### Instructions for the task:
Wherever the word "root" appears in a line of the records, copy that line.
= Beginning of Section =
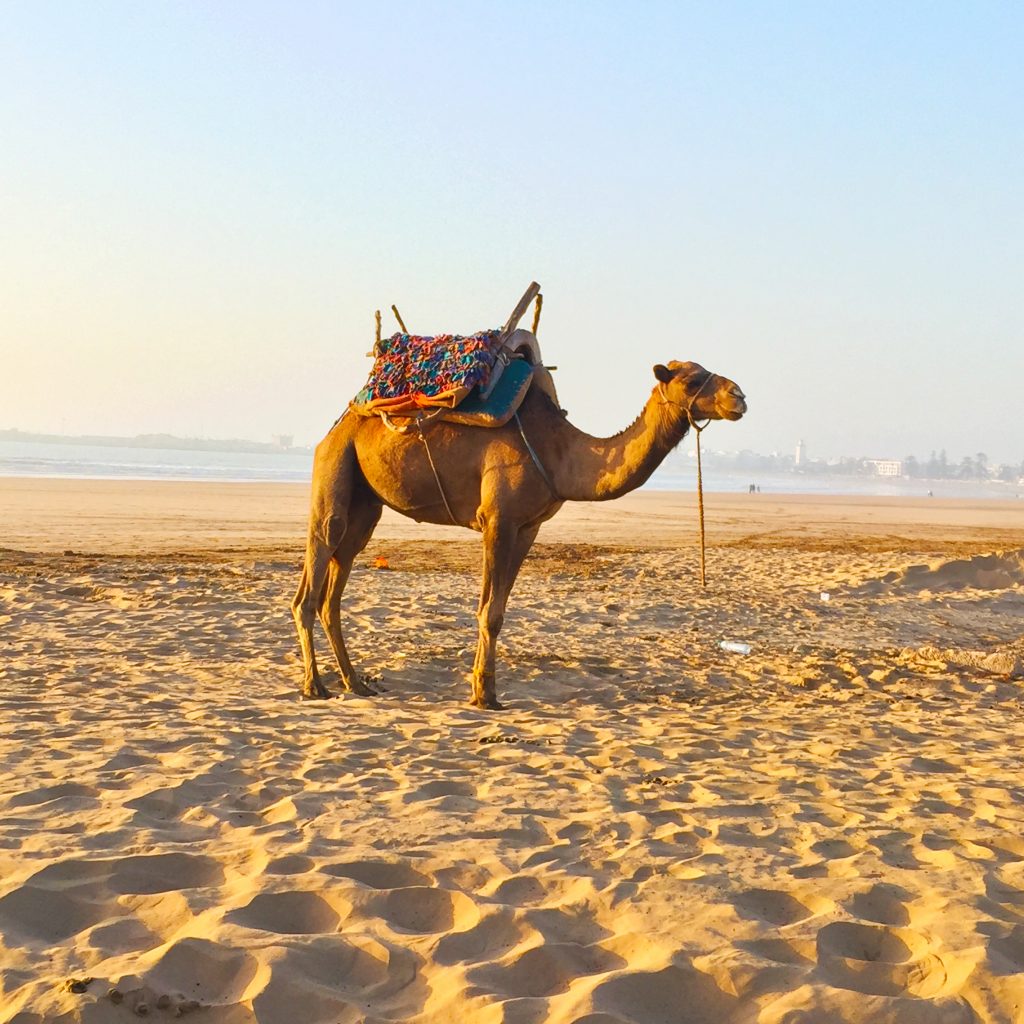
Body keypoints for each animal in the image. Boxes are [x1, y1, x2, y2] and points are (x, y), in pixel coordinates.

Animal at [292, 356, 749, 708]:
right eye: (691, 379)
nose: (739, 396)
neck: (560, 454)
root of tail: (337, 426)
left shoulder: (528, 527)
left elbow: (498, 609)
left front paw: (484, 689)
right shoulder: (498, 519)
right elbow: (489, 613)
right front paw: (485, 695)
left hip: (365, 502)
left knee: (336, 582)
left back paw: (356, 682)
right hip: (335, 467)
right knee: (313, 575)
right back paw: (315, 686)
= End of Section =
= Beginning of Section =
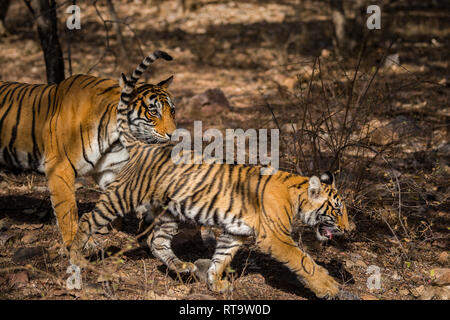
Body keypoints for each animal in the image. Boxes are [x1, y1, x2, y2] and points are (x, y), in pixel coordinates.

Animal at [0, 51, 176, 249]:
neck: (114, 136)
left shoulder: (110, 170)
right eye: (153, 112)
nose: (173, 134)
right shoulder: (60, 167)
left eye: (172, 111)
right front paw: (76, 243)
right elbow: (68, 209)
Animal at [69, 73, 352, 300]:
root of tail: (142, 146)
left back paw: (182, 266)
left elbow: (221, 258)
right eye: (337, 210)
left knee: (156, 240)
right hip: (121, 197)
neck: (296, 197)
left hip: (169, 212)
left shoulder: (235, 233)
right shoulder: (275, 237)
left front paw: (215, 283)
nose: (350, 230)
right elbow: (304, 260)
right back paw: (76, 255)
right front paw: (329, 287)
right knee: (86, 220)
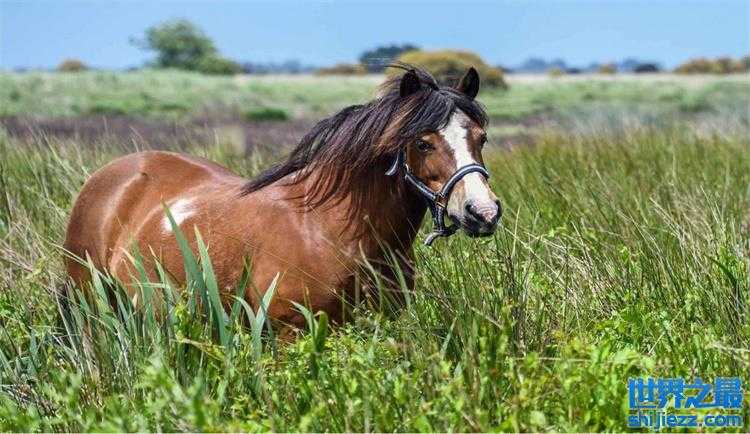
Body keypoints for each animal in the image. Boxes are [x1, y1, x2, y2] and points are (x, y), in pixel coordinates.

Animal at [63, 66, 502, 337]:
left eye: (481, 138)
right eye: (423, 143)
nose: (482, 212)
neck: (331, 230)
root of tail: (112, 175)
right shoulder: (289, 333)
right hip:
= End of Section =
### Answer to this problem:
root of tail: (337, 426)
root of tail: (142, 146)
root of tail: (112, 175)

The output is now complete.